LLaMA Factory

1 HR

Install and fine-tune models with LLaMA Factory

Basic idea

LLaMA Factory is an open-source framework that simplifies the process of training and fine tuning large language models. It offers a unified interface for a variety of cutting edge methods such as SFT, RLHF, and QLoRA techniques. It also supports a wide range of LLM architectures such as LLaMA, Mistral and Qwen. This playbook demonstrates how to fine-tune large language models using LLaMA Factory CLI on your NVIDIA Spark device.

What you'll accomplish

You'll set up LLaMA Factory on NVIDIA Spark with Blackwell architecture to fine-tune large language models using LoRA, QLoRA, and full fine-tuning methods. This enables efficient model adaptation for specialized domains while leveraging hardware-specific optimizations.

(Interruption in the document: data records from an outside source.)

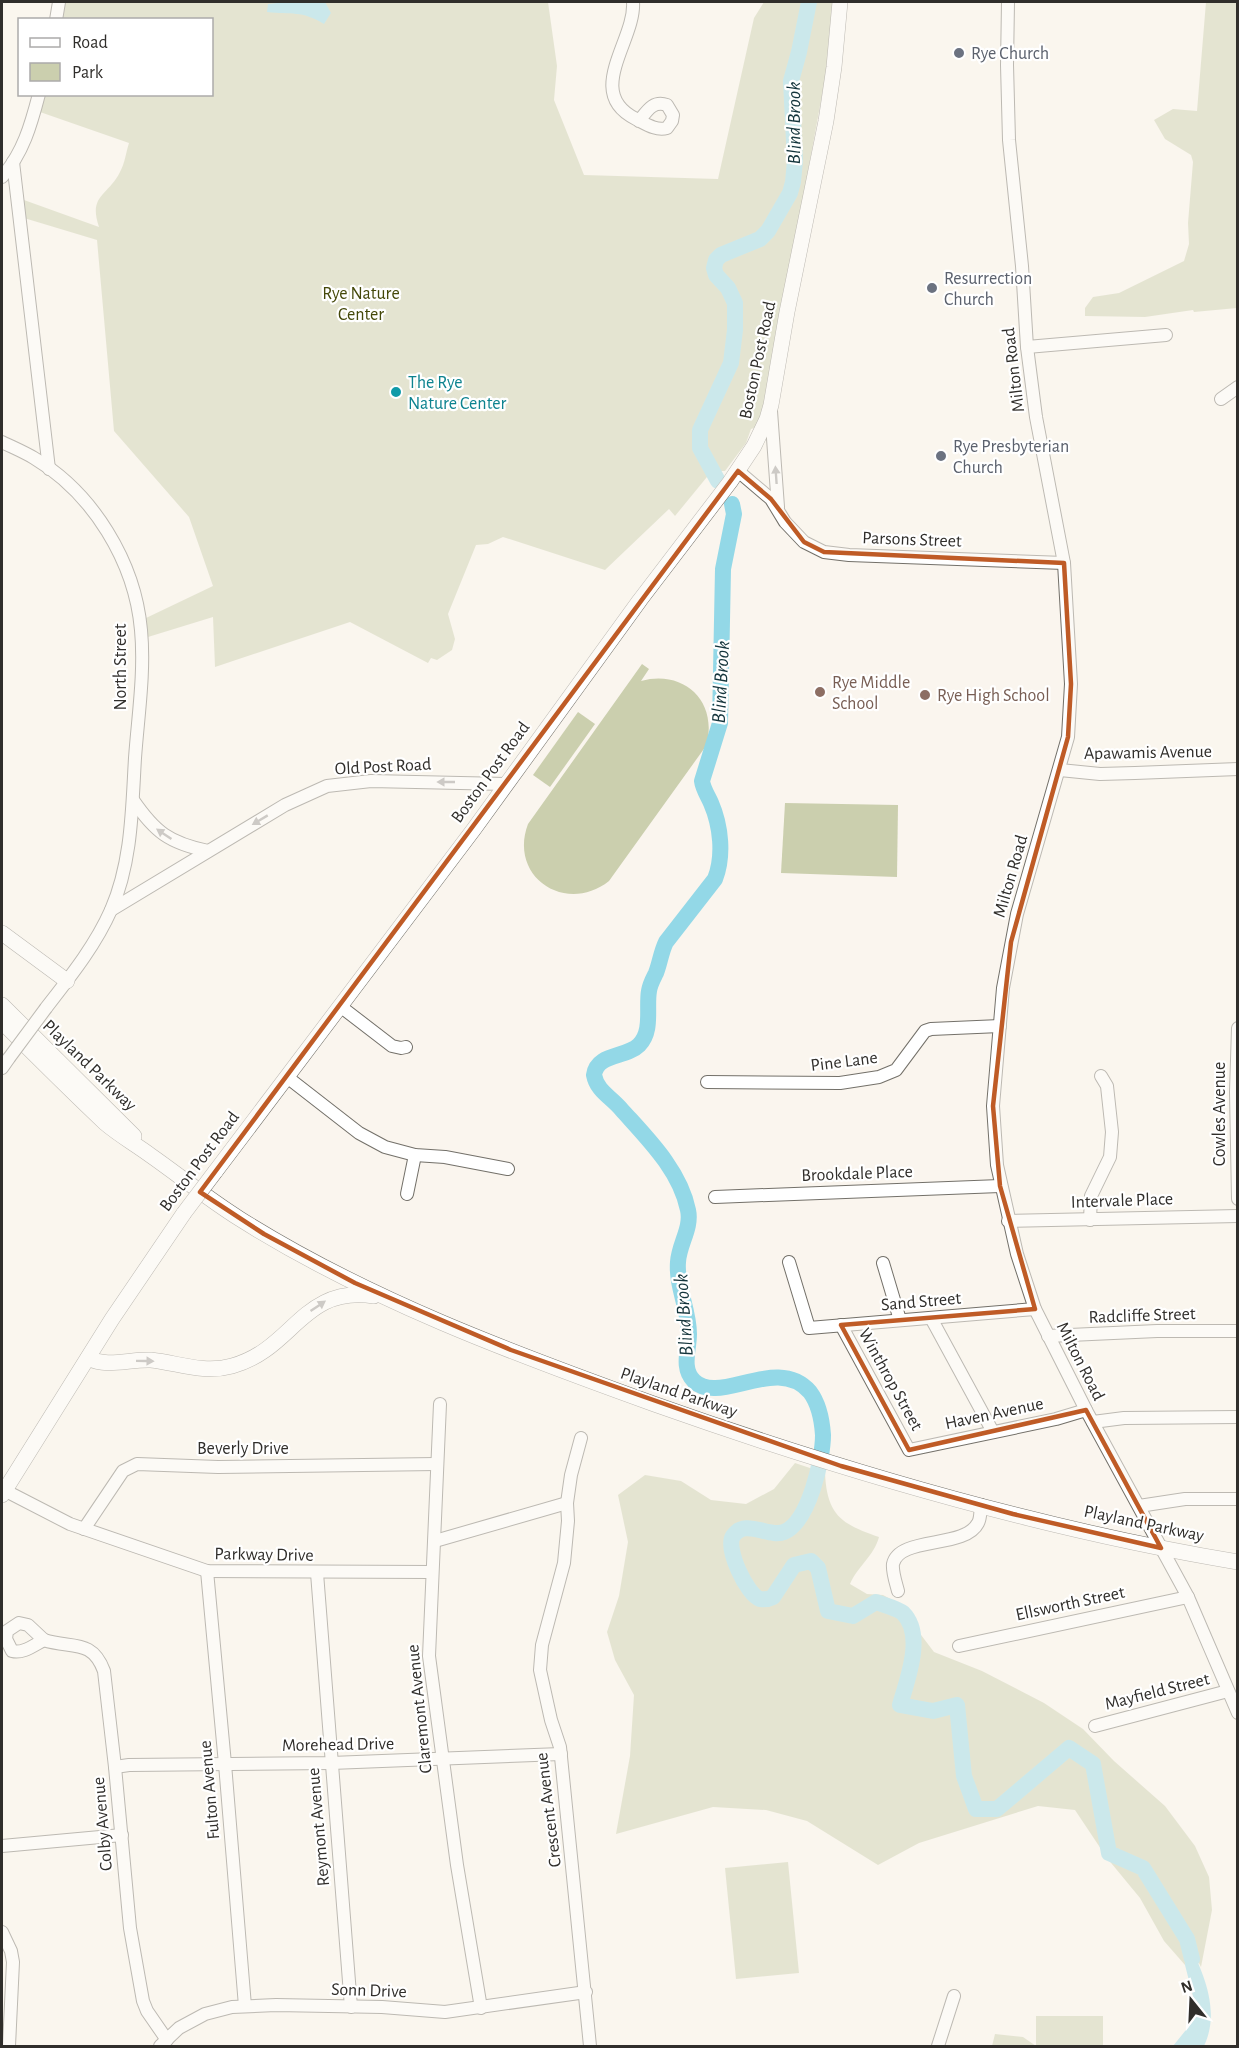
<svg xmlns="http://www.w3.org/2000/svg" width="1239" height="2048" viewBox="0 0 1239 2048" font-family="'Alegreya Sans',sans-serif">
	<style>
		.green { fill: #cbcfae }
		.water { fill: #93d8e7 }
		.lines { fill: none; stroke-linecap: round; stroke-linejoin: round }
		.river { stroke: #93d8e7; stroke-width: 16 }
		.minor-casing { stroke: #737069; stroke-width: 14 }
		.major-casing { stroke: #737069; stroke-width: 16 }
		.minor { stroke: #fff; stroke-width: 12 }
		.major { stroke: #fff; stroke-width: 15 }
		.minor-bridge-casing { stroke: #737069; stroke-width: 14; stroke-linecap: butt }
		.major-bridge-casing { stroke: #737069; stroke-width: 16; stroke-linecap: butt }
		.minor-bridge { stroke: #fff; stroke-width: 12 }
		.major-bridge { stroke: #fff; stroke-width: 15 }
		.oneway { fill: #989695 }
		.marked { fill: none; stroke: #bf5b26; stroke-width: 4.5; stroke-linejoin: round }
		.worship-dot { fill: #6b7280; stroke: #fff; stroke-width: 2 }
		.culture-dot { fill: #0f9aa8; stroke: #fff; stroke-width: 2 }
		.education-dot { fill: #8d6e63; stroke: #fff; stroke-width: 2 }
		.labels { text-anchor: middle; stroke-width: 4.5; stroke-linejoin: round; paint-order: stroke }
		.worship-label { font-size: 18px; fill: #5b616d; stroke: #fff; text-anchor: start }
		.park-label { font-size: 18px; fill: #444809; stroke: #fff }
		.street-label { font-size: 18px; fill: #302e2b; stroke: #fff }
		.culture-label { font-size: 18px; fill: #0d838f; stroke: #fff; text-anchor: start }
		.education-label { font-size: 18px; fill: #785e54; stroke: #fff; text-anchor: start }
		.water-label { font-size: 20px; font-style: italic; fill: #14353c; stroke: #fff }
	</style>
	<rect width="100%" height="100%" fill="#faf5ee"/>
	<g class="green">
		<path d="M65,2H548L557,66L554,100L584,175L718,179L754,18L764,2H833L829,57L768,389L757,427L751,429L746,443L725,471H719L716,466L675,516L669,509L605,570L503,537L488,544L476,545L448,614L455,639L452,650L437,660L431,658L428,663L350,622L215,667L213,617L148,637L146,618L213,586L189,517L114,431L97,240L24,218V200L99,227C88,195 108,196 120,172C125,163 126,152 129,143L40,112L44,95L212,94V20L61,19Z"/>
		<path d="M1206,2H1237V308L1194,312L1193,310L1145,317L1085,316V308L1093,297L1119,293L1184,261L1189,244L1188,223L1193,162L1191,155L1165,139L1154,120L1173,109L1197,111Z"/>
		<path d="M642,664L649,669L641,681C684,669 719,702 706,746L609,881C566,915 508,877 528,824Z"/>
		<path d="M578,712L595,724L550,787L533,775Z"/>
		<path d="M785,803L898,805L897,877L781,873Z"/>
		<path d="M795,1463L825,1473C827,1515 841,1524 879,1537C874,1556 857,1567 850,1584L867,1594L883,1595L896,1602L934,1652L982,1671L1044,1703L1083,1729L1114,1761L1165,1806L1195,1846L1209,1877L1212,1910L1201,1967L1187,1940L1185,1965L1164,1941L1140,1898L1107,1858L1075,1810L1038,1806L919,1843L878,1865L807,1821L766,1810L713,1807L616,1834L630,1756L634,1695L615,1660L607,1632L619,1596L628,1542L618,1495L645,1475L681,1481L711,1500L746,1504L774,1489Z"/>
		<path d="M788,1862L799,1973L736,1979L725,1868Z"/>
		<path d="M1036,2016H1103V2046H992L995,2034L1023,2037L1036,2046Z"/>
	</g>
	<g class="water">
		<path d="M286,2H325L331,13L324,24C301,10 292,15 267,12L268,4Z"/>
		<path d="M1187,1939C1203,1972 1221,2010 1204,2046H1173L1194,2020L1196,2008L1185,1965Z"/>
	</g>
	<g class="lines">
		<g class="river">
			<path d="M718,481L700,448V430L731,363L735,330V303L728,288L716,275L714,268L716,260L721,255L760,239L768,231L790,193L793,182L795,161L791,81L799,52L809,2"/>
			<path d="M732,504L734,514L723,569L720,723L702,781C703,789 708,796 711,803C721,826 724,856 715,879L666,942C661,952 660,963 656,973C653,979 650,984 649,991C646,1008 653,1031 639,1045C626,1058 597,1053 594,1075C597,1091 611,1097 621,1109C647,1138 680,1170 688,1210C692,1228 679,1244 678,1262C676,1287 689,1309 689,1334C689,1350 681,1368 694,1381C719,1406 777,1354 810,1392C819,1404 822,1420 823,1435C823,1459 809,1522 784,1532C769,1538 745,1518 733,1536C725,1548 747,1595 760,1599C765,1600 769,1599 773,1597L794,1565L811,1561L818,1568L828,1611L853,1616L876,1602C884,1605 897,1608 903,1613C925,1635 907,1680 900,1705L933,1711L957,1705L964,1776L976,1809H997L1069,1748L1093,1764L1109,1853L1143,1868L1187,1939L1192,1959"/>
		</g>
		<defs>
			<g id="minor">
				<path d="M633,2C636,40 583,93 636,119C646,124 656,131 667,128L672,121L673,115L667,105C653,100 647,111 639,121"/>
				<path d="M1008,2L1007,65L1009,140L1022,266L1027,347L1036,417L1064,563L1071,684L1068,737L1017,914L1003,988L993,1106L997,1165L1017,1254L1035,1309L1086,1410L1188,1597L1238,1713"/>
				<path d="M56,20L59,2"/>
				<path d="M13,162L49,469"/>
				<path d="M2,177C23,153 31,125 39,94"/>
				<path d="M1027,347L1166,335"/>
				<path d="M1221,399L1238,387"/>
				<path d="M771,411L778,507"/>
				<path d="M2,442C12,447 24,452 34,458C93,493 135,562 141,630C145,672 138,716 135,758C132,808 132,862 111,910C95,946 70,977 46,1008"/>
				<path d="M738,471L771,499L785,522L804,542L824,552L849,555L1064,563"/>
				<path d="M1060,770L1100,774L1135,773L1238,769"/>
				<path d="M133,800C155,832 169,843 208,851"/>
				<path d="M111,910L285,805L327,786L371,781L505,784"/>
				<path d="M340,1006L392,1046L401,1048L406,1047"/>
				<path d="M1238,1028L1236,1092L1238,1199"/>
				<path d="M2,1068L9,1058"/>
				<path d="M287,1077L359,1133L385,1147L415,1155L445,1157L508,1169"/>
				<path d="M707,1082L840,1083L879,1077L896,1070L925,1031L931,1029L1000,1026"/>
				<path d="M407,1194L415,1155"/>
				<path d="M715,1197L1000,1186"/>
				<path d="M1090,1220L1091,1196L1110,1157L1112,1132L1107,1086L1101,1076"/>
				<path d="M1008,1221L1238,1216"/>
				<path d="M789,1262L809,1328L1035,1309"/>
				<path d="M883,1263L900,1320"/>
				<path d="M931,1318L993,1432"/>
				<path d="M841,1325L909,1450L1056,1419L1086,1410"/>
				<path d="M1048,1336L1157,1331H1238"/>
				<path d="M440,1404L429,1656L457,1865L481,2008"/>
				<path d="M1093,1422L1124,1418L1238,1417"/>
				<path d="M581,1438L571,1475L567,1503L568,1521L564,1563L542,1645L540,1670L551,1720L560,1747L590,2046"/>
				<path d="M4,1490L70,1524L207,1571L431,1572"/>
				<path d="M1139,1506L1185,1499H1238"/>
				<path d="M84,1529L123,1471L137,1464L218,1467L436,1464"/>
				<path d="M435,1541L567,1503"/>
				<path d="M207,1571L225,1764L245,2006"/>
				<path d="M317,1573L351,2007"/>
				<path d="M898,1591C896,1583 892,1572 893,1564C899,1536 965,1549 978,1523C981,1518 980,1511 981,1505"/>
				<path d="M19,1623L28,1625L44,1640C34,1645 23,1654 12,1651L6,1639L7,1631Z"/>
				<path d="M44,1640C71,1649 92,1638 104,1671L115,1767L130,1928L143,2001L147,2011L167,2040"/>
				<path d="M959,1646L1188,1597"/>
				<path d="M1095,1726L1228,1691"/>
				<path d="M115,1767L129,1765L331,1763L561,1754"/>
				<path d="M2,1846L122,1835"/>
				<path d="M2,1932L11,1951L13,1962L9,2046"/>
				<path d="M160,2046L179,2028L205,2014L232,2007L276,2005L382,2007L445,2012L586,1992"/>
				<path d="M938,2046L954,1996"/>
			</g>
			<g id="major">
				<path d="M2,933L67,981"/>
				<path d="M2,1005L134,1136"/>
				<path d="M2,1022C36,1056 70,1090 105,1123C119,1135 135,1144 150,1155C180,1176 208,1199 240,1219C367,1299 512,1353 654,1404C843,1471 1039,1529 1238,1562"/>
				<path d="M215,1172L474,829L640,600L730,482L754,446L767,419L771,405L787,312L826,121L834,67L840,2"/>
				<path d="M88,1358C108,1368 129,1359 151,1360C179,1363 203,1374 232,1366C294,1349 302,1285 374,1296"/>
				<path d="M2,1495L112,1319L184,1213"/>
			</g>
		</defs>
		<use href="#minor" class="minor-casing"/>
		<use href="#major" class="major-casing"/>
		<use href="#minor" class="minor"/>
		<use href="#major" class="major"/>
		<defs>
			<path id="minor-bridge" d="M9,1058L46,1008"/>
			<path id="major-bridge" d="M184,1213L215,1172"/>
		</defs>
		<use href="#minor-bridge" class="minor-bridge-casing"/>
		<use href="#major-bridge" class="major-bridge-casing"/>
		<use href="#minor-bridge" class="minor-bridge"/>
		<use href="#major-bridge" class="major-bridge"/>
	</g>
	<defs><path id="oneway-solid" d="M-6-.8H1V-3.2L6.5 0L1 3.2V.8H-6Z" transform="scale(1.5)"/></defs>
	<g class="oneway">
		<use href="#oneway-solid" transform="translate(776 475) rotate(-94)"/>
		<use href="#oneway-solid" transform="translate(446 782) rotate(-180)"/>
		<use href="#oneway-solid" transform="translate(260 820) rotate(149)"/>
		<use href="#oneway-solid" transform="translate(164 834) rotate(-146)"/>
		<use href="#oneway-solid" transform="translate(318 1306) rotate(-34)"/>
		<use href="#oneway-solid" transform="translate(145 1361) rotate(1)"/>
	</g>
	<path d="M0 0H1239V2048H0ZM738,471L771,499L804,542L824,552L1064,563L1071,684L1068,737L1011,942L993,1106L1000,1186L1035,1309L841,1325L909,1450L1086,1410L1161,1548L1013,1514L841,1466L511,1350L355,1283L264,1234L200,1192Z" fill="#faf5ee" fill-opacity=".55" fill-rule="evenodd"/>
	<path class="marked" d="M738,471L771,499L804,542L824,552L1064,563L1071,684L1068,737L1011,942L993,1106L1000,1186L1035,1309L841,1325L909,1450L1086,1410L1161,1548L1013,1514L841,1466L511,1350L355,1283L264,1234L200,1192Z"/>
	<g class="worship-dot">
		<circle cx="959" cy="53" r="6"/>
		<circle cx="932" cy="288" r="6"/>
		<circle cx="941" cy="456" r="6"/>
	</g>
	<circle class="culture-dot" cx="396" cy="392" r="6"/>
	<g class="education-dot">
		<circle cx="820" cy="692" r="6"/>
		<circle cx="925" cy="695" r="6"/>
	</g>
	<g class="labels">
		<g class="worship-label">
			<text x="971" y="59">Rye Church</text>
			<text x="944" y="284">Resurrection<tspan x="944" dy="21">Church</tspan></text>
			<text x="953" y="452">Rye Presbyterian<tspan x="953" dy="21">Church</tspan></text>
		</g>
		<g class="park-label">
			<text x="361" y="299">Rye Nature<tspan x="361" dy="21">Center</tspan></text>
		</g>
		<g class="street-label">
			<text transform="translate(757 360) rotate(-78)" y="6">Boston Post Road</text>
			<text transform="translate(1013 370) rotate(-97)" y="6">Milton Road</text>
			<text transform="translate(912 539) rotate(2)" y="6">Parsons Street</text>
			<text transform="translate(120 667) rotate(-90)" y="6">North Street</text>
			<text transform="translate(1148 752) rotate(-1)" y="6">Apawamis Avenue</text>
			<text transform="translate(383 766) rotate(-3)" y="6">Old Post Road</text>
			<text transform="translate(490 772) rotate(-54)" y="6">Boston Post Road</text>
			<text transform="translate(1010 876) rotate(-74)" y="6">Milton Road</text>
			<text transform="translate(844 1061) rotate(-7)" y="6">Pine Lane</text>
			<text transform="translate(90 1065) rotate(44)" y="6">Playland Parkway</text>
			<text transform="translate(1219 1114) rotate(-90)" y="6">Cowles Avenue</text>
			<text transform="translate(199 1161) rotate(-53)" y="6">Boston Post Road</text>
			<text transform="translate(857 1173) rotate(-2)" y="6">Brookdale Place</text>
			<text transform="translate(1122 1200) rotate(-2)" y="6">Intervale Place</text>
			<text transform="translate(921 1301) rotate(-5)" y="6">Sand Street</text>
			<text transform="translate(1142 1315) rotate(-2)" y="6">Radcliffe Street</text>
			<text transform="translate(1081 1361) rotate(63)" y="6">Milton Road</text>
			<text transform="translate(891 1379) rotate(61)" y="6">Winthrop Street</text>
			<text transform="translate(679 1392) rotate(19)" y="6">Playland Parkway</text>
			<text transform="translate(994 1413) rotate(-12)" y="6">Haven Avenue</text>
			<text x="243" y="1454">Beverly Drive</text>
			<text transform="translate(1144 1523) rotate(12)" y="6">Playland Parkway</text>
			<text transform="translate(264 1554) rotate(1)" y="6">Parkway Drive</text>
			<text transform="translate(1070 1603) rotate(-12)" y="6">Ellsworth Street</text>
			<text transform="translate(1157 1691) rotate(-14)" y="6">Mayfield Street</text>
			<text transform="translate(419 1709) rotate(-96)" y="6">Claremont Avenue</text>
			<text transform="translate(338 1744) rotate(-1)" y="6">Morehead Drive</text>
			<text transform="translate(209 1790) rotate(-95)" y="6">Fulton Avenue</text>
			<text transform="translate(548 1810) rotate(-97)" y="6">Crescent Avenue</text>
			<text transform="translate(102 1824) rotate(-95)" y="6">Colby Avenue</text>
			<text transform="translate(318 1827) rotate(-95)" y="6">Reymont Avenue</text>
			<text transform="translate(369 1990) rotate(2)" y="6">Sonn Drive</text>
		</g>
		<g class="culture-label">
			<text x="408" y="388">The Rye<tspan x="408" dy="21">Nature Center</tspan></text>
		</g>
		<g class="education-label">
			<text x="832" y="688">Rye Middle<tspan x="832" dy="21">School</tspan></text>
			<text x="937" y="701">Rye High School</text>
		</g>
		<g class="water-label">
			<text transform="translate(793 123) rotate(-90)" y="7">Blind Brook</text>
			<text transform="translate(720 682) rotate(-87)" y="7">Blind Brook</text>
			<text transform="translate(683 1315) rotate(-94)" y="7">Blind Brook</text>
		</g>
	</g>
	<rect width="1239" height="2048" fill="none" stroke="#302e2b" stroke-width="6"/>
	<rect x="18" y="18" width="195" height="78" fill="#ffffff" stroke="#acabaa" stroke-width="1.5"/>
	<rect x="30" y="38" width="30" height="9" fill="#ffffff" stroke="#acabaa" stroke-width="1.5"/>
	<text x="72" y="48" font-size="18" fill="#302e2b">Road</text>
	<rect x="30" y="63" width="30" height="18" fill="#cbcfae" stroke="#acabaa" stroke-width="1.5"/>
	<text x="72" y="78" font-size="18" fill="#302e2b">Park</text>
	<g transform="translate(1191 2000) rotate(342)" stroke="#ffffff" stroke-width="4.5" paint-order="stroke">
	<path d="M0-4.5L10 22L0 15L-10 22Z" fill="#302e2b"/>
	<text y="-9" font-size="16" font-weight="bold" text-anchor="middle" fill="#302e2b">N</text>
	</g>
</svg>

What to know before starting

  • Basic Python knowledge for editing config files and troubleshooting
  • Command line usage for running shell commands and managing environments
  • Familiarity with PyTorch and Hugging Face Transformers ecosystem
  • GPU environment setup including CUDA/cuDNN installation and VRAM management
  • Fine-tuning concepts: understanding tradeoffs between LoRA, QLoRA, and full fine-tuning
  • Dataset preparation: formatting text data into JSON structure for instruction tuning
  • Resource management: adjusting batch size and memory settings for GPU constraints

Prerequisites

  • NVIDIA Spark device with Blackwell architecture

  • CUDA 12.9 or newer version installed: nvcc --version

  • Docker installed and configured for GPU access: docker run --gpus all nvidia/cuda:12.9-devel nvidia-smi

  • Git installed: git --version

  • Python environment with pip: python --version && pip --version

  • Sufficient storage space (>50GB for models and checkpoints): df -h

  • Internet connection for downloading models from Hugging Face Hub

Ancillary files

Time & risk

  • Duration: 30-60 minutes for initial setup, 1-7 hours for training depending on model size and dataset.
  • Risks: Model downloads require significant bandwidth and storage. Training may consume substantial GPU memory and require parameter tuning for hardware constraints.
  • Rollback: Remove Docker containers and cloned repositories. Training checkpoints are saved locally and can be deleted to reclaim storage space.